Ultimately those who do not buy into the story of economic growth are no good to corporations. Hence to maintain the falacy that corporate growth is the only useful measure of success for society, society will have to evolve at the behest of corporate influence to marginalize, exclude and eliminate these "un-consumers". In such a society it will be impossible and illegal to grown your own food, to generate your own power, to refuse government mandated medication, school your own kids, build your own computer, access media or communicate with others without monitoring, to act anonymously, etc. etc. the list goes on.

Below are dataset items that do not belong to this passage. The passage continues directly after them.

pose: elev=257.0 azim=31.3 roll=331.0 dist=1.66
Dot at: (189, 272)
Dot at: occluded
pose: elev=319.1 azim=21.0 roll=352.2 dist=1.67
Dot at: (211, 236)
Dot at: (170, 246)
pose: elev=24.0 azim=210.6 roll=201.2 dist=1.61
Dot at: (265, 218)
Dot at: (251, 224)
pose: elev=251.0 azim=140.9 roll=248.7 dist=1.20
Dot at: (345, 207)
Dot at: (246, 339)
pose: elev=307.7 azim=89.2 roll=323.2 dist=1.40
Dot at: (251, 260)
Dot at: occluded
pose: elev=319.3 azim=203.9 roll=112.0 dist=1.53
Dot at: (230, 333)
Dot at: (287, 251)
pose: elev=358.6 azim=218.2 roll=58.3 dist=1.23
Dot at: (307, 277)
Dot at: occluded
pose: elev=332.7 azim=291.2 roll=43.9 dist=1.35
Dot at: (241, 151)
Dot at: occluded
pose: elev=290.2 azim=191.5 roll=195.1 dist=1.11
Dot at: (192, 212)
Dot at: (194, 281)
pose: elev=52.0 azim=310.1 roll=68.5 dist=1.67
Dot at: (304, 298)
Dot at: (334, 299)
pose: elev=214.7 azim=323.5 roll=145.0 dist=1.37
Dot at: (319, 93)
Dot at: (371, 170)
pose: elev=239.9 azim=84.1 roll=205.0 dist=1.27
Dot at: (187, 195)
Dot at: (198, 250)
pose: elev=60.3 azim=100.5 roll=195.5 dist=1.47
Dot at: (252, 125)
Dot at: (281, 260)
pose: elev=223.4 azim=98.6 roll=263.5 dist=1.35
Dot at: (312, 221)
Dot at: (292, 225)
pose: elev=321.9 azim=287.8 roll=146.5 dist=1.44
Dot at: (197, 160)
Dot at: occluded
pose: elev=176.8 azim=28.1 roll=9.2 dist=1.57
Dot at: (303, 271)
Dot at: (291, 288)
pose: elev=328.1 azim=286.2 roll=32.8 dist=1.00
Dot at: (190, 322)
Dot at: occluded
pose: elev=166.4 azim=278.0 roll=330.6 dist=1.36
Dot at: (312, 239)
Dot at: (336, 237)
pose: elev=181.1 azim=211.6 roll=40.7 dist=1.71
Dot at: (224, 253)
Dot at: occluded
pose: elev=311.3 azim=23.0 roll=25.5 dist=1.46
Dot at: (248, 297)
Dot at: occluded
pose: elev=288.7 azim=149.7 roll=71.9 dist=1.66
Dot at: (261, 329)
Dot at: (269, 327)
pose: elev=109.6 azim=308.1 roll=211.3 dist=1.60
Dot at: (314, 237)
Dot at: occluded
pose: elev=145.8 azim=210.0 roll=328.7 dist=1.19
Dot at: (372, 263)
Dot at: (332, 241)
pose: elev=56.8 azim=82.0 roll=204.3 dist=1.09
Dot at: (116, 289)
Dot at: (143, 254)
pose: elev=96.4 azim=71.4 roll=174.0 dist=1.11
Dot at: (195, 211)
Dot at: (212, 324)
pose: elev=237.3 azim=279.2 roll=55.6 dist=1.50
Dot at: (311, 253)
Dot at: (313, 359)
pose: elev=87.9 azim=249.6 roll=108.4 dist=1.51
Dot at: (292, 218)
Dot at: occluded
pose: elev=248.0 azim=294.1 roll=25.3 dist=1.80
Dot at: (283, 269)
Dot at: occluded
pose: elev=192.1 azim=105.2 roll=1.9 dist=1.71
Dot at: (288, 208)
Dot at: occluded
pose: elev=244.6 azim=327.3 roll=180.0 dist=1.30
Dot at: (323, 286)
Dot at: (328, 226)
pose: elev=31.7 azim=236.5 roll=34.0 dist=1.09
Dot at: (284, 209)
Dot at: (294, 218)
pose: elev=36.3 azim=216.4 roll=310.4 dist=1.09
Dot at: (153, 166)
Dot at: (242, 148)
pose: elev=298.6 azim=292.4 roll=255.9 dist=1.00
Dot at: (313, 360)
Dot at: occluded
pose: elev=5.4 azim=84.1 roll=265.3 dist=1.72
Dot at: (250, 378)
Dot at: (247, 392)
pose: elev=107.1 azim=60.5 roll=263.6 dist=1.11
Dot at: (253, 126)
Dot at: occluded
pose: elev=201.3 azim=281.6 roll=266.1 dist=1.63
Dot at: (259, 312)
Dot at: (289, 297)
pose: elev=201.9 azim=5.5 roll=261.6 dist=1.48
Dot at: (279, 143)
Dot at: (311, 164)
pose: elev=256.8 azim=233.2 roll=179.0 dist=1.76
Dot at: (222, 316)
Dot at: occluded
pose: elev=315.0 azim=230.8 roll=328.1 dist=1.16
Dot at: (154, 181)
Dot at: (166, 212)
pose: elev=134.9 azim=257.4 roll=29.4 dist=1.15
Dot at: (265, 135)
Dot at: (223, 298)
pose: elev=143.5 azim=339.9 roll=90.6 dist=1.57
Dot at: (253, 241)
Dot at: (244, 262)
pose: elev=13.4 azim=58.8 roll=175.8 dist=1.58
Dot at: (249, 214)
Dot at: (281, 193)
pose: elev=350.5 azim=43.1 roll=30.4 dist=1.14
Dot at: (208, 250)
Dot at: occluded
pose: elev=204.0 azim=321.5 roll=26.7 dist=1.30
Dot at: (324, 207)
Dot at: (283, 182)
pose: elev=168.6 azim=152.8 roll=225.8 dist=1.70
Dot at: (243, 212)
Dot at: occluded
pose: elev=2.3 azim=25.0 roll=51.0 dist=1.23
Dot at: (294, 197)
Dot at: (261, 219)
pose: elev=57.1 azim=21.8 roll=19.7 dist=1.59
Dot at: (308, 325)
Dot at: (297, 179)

This may seem laughable but every one of them is something that has roots in ideas extolled by todays corporations as being "good for business", and consequently being lobbied for with big corporate donations (lets face it - bribes) in Washington. And when good business is the only measure of success of our country, then opposing success is opposing our own country, which is ... un-American... right? See, they've got you... its un-American no to support big corporations and to not go shopping.
So shouldn't you be afraid, very afraid?
Nah, just kidding, I'm just messing with your head. Really, I was making it all up, go to bed, take a Paxil, don't worry about it. Tomorrow's going to be a brand new day and you can go out shopping and everythings going to be alright!